(Originally posted 2003.Jun.30 Mon; links may have expired.)
One way of teaching, developed 2500 years ago by Socrates, is to ask questions and let the student work out the answers. In Theory Of Constraints by Eliyahu M. Goldratt, the author credits Socratic questions for the success of his previous book The Goal. In The Goal, a consultant helps the main character with advice in the form of questions. The reader follows the main character as he tries to come up answers to the questions; and, Goldratt says, the readers come up with the answers themselves a page or two before the main character does. (I know I did.)
Inventing their own answers motivated the readers to see if the main character came up with the same answers, and in many cases this excitement further motivated readers to apply the lesson of The Goal to their own factories.
Goldratt also talks about the stages of "science" - classification, correlation, and effect-cause-effect. In classification, we could observe that students learn things in various ways. In correlation, we could observe that some students learning via Socratic questions were more excited about their learning than others. In effect-cause-effect, we could theorize why this happens, and use the theory to make predictions which could be invalidated (or validated) by experiment.

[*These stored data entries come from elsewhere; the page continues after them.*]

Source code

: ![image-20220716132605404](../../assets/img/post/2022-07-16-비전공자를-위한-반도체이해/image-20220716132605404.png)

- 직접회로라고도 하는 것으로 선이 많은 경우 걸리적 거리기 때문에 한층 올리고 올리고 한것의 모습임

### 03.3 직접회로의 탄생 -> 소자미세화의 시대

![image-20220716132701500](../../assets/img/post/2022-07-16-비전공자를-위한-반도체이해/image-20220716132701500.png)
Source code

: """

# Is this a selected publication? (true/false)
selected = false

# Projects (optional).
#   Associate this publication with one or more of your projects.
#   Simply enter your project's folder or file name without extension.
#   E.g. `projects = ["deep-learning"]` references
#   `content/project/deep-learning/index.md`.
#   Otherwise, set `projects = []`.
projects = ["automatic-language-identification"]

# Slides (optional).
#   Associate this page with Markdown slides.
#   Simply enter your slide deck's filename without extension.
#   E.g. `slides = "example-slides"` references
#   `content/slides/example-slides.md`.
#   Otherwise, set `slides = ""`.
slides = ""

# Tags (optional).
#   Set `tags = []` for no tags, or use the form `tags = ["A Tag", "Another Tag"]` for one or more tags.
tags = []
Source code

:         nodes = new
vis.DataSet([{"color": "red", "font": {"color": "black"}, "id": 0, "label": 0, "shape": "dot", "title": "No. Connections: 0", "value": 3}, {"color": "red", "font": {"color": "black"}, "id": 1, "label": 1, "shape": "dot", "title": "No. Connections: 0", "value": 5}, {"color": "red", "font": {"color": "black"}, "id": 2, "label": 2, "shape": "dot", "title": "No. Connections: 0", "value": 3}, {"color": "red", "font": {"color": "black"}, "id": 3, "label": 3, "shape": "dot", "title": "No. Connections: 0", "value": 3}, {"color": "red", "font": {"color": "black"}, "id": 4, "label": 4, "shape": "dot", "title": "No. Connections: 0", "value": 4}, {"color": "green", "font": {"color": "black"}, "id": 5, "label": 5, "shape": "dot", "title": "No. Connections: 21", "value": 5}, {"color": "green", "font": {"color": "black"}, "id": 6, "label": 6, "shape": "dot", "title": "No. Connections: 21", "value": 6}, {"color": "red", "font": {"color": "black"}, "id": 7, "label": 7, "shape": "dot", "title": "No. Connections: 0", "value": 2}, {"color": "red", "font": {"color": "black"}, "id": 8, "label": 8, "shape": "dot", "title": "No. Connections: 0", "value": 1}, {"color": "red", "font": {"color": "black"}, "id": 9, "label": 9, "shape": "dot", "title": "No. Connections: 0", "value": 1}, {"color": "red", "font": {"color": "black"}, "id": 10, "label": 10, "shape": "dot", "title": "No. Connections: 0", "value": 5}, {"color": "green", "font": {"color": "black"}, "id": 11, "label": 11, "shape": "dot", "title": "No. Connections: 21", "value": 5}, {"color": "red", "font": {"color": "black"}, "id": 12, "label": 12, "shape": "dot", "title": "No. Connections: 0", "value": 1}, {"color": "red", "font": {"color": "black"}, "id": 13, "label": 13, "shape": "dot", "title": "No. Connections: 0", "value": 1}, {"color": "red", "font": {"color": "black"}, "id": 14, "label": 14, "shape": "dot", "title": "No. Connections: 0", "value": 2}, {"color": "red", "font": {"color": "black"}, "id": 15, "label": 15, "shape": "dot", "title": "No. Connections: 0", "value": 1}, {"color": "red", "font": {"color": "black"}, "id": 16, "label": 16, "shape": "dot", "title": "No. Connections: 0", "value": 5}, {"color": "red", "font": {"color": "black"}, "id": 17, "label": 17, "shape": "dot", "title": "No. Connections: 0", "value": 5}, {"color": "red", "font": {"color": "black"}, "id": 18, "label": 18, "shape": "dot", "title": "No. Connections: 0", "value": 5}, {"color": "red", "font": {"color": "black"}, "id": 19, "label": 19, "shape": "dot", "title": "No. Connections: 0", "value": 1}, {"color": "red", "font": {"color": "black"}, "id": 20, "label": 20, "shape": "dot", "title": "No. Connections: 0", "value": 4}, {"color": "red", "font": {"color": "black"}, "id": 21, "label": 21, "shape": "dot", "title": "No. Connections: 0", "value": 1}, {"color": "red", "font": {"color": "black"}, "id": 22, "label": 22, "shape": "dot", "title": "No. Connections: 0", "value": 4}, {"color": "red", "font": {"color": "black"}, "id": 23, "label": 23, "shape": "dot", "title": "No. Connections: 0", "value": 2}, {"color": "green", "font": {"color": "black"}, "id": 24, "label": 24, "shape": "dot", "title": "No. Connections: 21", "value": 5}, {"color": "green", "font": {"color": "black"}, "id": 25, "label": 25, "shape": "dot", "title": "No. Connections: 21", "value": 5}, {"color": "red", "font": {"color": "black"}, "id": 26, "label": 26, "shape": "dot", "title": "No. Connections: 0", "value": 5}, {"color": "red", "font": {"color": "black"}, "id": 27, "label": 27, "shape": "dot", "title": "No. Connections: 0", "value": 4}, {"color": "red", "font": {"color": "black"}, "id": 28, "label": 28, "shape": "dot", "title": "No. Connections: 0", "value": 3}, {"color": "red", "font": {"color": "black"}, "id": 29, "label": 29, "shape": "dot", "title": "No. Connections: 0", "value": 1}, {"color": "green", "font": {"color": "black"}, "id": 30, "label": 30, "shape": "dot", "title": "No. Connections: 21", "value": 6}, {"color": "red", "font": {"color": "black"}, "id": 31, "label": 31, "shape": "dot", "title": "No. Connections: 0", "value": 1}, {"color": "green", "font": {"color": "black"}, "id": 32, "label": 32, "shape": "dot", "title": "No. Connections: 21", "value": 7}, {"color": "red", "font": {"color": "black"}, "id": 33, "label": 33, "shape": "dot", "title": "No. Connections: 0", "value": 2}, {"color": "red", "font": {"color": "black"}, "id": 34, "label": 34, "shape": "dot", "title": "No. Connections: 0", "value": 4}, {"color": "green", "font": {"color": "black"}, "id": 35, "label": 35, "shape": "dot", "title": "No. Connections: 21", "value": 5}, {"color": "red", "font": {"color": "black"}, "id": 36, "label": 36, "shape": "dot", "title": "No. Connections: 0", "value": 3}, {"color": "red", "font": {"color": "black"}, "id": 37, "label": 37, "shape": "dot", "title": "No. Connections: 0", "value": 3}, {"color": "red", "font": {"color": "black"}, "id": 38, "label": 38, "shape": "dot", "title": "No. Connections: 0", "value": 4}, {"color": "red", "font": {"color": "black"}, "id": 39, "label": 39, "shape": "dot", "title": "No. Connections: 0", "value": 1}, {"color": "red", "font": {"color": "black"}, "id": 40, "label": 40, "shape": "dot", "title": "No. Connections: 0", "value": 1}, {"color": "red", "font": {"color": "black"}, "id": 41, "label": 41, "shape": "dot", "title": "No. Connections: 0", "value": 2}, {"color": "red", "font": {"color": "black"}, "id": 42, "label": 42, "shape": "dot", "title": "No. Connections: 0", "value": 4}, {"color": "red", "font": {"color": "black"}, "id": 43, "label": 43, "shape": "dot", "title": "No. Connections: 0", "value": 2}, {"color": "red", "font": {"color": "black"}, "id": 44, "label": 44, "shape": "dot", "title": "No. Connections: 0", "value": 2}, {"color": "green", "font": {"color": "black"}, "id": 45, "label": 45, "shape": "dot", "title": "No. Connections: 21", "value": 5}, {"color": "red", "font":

Goldratt goes on to say that an experiment may not completely invalidate a theory, but may constrain it. For example, Newton's laws of motion are valid for speeds we see on Earth, but are constrained by other effects when the speeds are near the speed of light.
We can have a theory that Socratic questions can be effective, because someone inventing their own answers feels ownership and the excitement of invention. In some cases they've done a lot of work, and finding the answer is a big reward. However, we can also observe that Socratic questions often fail in practice... the students get irritated by that smug teacher who obviously knows the answers, but isn't giving them out. The resentment can be very strong. The questions can have responses like "Why are you asking us?" followed by arguments about motivations and agendas.
Another style of teaching that also lets the students find their own answers is called "experiential learning." In a typical case, the teacher (or, as some preferred to be called, the facilitator), sets up a "simulation" where the students can try something out in a safe environment, followed by discussion. There's no initial question, just "try this out". In the discussion afterwards, the questions could be "What do you think about X after doing this exercise" or "What were you feeling?" These are non-threatening questions, and students don't feel that the teacher already knows the answer.
In the Agile Development Conference I just attended, some of the workshops used experiential learning. In XP Coaching workshop, facilitated by Ron Jeffries and William Wake, the exercise involved some people coaching other people doing origami (from an origami instruction manual). Some other workshops also involved simulation/practice and discussion.
Ron tells us that XP Immersions that he participates in are doing more experiential learning and less lecture. Instead of lecturing about pair programming, they have the students pair program, probably followed by discussion and reflection on what happened when they pair programmed. The whole point of many training courses is to just get the students to do reflection and discussion - and this is the point of Retrospectives... enabling learning in the organization and team.
Think about learning some skill or getting answers to some of your harder problems, not necessarily a problem with technology; in your own experience, when someone told you the answer to a problem or question, did you value it as much as when you came up with the answer yourself, or practiced the skill by yourself?